» Brief:
Here is the task for the records below: repeat exactly the lines from the one with "wall art: none [925,455,1040,619]" to the one with "table lamp: present", both included, and nothing else.

» Indoor object tracking data:

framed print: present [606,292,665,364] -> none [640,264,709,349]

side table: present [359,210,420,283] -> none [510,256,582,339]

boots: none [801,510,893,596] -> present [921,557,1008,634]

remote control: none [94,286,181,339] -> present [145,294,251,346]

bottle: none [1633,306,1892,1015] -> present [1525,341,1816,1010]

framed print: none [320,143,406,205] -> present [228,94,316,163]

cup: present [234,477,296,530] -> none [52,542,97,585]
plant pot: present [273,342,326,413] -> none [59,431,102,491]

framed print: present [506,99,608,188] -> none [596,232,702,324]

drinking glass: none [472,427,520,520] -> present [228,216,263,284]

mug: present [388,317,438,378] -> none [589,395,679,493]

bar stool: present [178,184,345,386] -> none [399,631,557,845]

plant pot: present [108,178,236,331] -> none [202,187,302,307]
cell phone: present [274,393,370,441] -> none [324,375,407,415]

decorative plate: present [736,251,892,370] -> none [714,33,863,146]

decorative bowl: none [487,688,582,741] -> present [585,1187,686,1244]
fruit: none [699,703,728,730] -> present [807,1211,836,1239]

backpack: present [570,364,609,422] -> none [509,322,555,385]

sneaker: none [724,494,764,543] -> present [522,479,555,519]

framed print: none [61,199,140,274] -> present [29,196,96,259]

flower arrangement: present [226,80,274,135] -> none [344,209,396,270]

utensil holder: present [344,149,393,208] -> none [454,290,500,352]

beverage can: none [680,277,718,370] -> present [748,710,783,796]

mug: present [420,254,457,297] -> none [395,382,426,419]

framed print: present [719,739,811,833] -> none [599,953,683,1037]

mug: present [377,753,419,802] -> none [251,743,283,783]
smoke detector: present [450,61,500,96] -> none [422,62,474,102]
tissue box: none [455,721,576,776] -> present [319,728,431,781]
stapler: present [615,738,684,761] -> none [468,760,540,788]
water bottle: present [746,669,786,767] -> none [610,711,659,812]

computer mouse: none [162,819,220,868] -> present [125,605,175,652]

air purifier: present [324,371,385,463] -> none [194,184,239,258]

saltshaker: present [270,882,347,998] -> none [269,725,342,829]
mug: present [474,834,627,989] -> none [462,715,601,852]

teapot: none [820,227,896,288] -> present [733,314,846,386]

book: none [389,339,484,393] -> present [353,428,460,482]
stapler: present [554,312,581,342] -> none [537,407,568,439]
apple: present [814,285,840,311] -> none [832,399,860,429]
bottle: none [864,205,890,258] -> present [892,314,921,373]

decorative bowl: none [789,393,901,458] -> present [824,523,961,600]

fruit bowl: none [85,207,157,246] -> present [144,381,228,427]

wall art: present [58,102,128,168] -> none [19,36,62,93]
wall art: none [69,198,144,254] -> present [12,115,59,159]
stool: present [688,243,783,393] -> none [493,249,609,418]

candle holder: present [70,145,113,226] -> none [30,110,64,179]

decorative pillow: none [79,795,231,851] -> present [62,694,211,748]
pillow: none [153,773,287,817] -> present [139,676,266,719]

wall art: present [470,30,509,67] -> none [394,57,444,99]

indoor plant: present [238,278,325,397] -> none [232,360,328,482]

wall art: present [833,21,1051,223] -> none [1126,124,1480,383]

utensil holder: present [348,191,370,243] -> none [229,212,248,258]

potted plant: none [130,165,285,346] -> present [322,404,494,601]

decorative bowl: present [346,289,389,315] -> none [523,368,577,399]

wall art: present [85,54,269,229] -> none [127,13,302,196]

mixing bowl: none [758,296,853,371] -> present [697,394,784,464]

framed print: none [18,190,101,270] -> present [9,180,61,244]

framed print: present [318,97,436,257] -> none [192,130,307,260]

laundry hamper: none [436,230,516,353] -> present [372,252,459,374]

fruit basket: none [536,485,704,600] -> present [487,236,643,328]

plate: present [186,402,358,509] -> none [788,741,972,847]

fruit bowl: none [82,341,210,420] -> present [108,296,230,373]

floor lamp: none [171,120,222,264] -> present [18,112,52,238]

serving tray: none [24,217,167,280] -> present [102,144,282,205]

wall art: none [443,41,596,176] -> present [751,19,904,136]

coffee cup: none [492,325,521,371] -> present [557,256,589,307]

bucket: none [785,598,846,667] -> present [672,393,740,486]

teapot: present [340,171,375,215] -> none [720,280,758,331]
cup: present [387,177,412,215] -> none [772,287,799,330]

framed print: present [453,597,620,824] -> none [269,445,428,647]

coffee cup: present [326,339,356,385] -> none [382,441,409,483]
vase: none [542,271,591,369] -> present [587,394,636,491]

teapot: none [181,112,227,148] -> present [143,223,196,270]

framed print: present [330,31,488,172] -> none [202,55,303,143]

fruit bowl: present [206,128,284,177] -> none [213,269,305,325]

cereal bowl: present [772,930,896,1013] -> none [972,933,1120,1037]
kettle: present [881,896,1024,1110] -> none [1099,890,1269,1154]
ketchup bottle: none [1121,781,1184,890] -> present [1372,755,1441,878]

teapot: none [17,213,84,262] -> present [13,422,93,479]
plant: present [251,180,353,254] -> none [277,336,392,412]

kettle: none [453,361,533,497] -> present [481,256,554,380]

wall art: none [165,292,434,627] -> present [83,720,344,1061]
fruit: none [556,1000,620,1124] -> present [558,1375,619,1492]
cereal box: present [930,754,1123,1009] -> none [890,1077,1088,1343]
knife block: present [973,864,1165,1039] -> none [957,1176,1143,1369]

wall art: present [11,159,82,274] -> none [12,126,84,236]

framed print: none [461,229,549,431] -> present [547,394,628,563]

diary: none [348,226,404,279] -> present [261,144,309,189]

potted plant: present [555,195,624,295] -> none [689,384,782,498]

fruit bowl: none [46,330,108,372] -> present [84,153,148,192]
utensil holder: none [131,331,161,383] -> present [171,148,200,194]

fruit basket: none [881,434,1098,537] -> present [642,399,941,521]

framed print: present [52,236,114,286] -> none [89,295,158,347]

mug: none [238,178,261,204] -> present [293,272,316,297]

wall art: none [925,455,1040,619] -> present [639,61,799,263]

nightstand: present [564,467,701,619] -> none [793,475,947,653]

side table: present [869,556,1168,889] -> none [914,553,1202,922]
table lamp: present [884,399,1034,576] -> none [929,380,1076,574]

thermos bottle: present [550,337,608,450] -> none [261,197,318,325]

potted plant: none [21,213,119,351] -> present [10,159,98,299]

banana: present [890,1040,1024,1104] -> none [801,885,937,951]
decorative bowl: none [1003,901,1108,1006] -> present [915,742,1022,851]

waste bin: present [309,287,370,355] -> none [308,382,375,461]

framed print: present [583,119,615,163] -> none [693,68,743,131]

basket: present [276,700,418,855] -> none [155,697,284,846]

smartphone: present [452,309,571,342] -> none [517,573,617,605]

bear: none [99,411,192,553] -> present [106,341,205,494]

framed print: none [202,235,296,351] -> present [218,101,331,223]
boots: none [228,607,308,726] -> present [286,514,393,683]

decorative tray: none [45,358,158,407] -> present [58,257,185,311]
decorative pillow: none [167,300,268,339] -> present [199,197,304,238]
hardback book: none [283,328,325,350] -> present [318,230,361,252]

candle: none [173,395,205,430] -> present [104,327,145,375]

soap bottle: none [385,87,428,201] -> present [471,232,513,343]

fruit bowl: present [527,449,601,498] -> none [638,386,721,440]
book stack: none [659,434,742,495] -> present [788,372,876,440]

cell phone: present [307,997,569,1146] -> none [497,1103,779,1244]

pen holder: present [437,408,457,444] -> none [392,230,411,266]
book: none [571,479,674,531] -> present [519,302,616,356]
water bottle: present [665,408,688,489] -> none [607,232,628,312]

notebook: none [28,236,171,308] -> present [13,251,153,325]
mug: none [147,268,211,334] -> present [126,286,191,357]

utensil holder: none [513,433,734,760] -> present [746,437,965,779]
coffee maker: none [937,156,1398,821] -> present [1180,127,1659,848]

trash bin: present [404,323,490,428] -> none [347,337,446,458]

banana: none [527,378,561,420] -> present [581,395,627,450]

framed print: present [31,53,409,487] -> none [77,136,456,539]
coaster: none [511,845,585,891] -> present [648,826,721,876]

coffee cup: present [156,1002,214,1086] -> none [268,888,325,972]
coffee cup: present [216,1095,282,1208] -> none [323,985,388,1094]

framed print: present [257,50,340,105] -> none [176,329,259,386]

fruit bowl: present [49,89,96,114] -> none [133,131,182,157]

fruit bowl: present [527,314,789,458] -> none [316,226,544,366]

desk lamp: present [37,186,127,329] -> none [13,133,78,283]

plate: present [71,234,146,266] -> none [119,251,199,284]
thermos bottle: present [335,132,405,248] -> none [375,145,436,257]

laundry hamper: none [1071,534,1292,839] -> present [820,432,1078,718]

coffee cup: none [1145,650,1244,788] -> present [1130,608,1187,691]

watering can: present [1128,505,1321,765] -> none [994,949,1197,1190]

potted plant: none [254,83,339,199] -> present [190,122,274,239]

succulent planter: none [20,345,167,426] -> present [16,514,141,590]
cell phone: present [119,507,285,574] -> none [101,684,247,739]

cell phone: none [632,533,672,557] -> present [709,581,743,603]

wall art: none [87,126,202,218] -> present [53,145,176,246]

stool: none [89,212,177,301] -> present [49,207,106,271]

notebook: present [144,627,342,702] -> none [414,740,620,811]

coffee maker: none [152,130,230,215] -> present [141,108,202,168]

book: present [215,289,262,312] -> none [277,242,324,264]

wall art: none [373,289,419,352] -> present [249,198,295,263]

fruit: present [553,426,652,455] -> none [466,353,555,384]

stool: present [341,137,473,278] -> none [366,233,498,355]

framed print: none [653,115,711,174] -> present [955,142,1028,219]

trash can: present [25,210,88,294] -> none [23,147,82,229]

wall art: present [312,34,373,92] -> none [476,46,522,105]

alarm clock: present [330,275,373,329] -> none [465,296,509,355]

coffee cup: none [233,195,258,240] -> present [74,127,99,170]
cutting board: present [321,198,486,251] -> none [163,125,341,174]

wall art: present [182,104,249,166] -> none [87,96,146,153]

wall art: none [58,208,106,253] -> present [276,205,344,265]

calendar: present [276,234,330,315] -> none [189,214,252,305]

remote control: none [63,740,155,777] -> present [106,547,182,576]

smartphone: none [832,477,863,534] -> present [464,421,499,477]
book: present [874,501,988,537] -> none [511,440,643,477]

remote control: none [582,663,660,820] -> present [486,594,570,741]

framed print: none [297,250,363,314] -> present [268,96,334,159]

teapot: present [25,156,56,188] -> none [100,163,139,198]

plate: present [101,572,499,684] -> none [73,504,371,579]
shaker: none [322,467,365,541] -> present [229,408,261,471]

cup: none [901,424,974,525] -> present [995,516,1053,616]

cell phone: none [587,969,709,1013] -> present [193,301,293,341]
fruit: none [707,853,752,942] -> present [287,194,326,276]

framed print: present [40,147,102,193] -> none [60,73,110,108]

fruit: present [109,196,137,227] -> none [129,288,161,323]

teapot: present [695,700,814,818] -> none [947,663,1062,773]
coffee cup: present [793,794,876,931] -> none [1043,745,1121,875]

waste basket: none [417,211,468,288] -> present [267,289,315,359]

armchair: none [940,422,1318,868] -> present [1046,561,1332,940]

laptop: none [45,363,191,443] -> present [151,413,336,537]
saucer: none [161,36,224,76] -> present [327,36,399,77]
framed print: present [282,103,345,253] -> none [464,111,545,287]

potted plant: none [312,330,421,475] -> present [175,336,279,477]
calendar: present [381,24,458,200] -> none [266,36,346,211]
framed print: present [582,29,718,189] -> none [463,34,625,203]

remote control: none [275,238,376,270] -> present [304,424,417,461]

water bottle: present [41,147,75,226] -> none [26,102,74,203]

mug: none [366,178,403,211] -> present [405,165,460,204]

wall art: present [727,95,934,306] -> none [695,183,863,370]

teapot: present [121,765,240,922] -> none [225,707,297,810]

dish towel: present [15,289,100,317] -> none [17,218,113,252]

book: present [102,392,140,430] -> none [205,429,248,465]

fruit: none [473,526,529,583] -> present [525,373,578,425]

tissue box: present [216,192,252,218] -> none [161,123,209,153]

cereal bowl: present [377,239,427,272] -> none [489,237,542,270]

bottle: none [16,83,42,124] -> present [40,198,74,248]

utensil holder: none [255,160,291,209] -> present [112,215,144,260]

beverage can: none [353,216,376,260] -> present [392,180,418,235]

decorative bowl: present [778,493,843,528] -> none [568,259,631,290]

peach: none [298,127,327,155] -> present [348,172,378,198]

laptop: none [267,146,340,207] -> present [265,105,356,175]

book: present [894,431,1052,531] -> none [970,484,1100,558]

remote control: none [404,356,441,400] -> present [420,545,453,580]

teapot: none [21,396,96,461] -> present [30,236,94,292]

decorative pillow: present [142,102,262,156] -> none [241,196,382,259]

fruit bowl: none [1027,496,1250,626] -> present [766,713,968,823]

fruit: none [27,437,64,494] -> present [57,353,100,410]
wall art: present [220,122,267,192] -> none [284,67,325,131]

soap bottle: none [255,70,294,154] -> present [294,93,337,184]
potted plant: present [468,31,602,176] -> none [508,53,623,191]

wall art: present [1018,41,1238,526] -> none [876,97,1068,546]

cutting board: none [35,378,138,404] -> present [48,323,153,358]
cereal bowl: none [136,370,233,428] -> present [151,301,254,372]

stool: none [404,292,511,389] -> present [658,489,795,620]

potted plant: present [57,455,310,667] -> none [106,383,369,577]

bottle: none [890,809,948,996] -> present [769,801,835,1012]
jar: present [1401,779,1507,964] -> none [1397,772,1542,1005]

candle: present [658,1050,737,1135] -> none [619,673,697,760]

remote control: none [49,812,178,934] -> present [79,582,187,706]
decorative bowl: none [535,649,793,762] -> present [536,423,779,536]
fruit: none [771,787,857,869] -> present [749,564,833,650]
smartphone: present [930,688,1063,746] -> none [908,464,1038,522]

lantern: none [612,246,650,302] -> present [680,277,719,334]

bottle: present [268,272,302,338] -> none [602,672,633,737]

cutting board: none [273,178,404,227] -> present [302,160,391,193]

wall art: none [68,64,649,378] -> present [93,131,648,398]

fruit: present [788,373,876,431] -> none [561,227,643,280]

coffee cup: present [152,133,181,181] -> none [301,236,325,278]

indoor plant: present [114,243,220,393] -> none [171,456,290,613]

» Task solution:
wall art: none [925,455,1040,619] -> present [639,61,799,263]

nightstand: present [564,467,701,619] -> none [793,475,947,653]

side table: present [869,556,1168,889] -> none [914,553,1202,922]
table lamp: present [884,399,1034,576] -> none [929,380,1076,574]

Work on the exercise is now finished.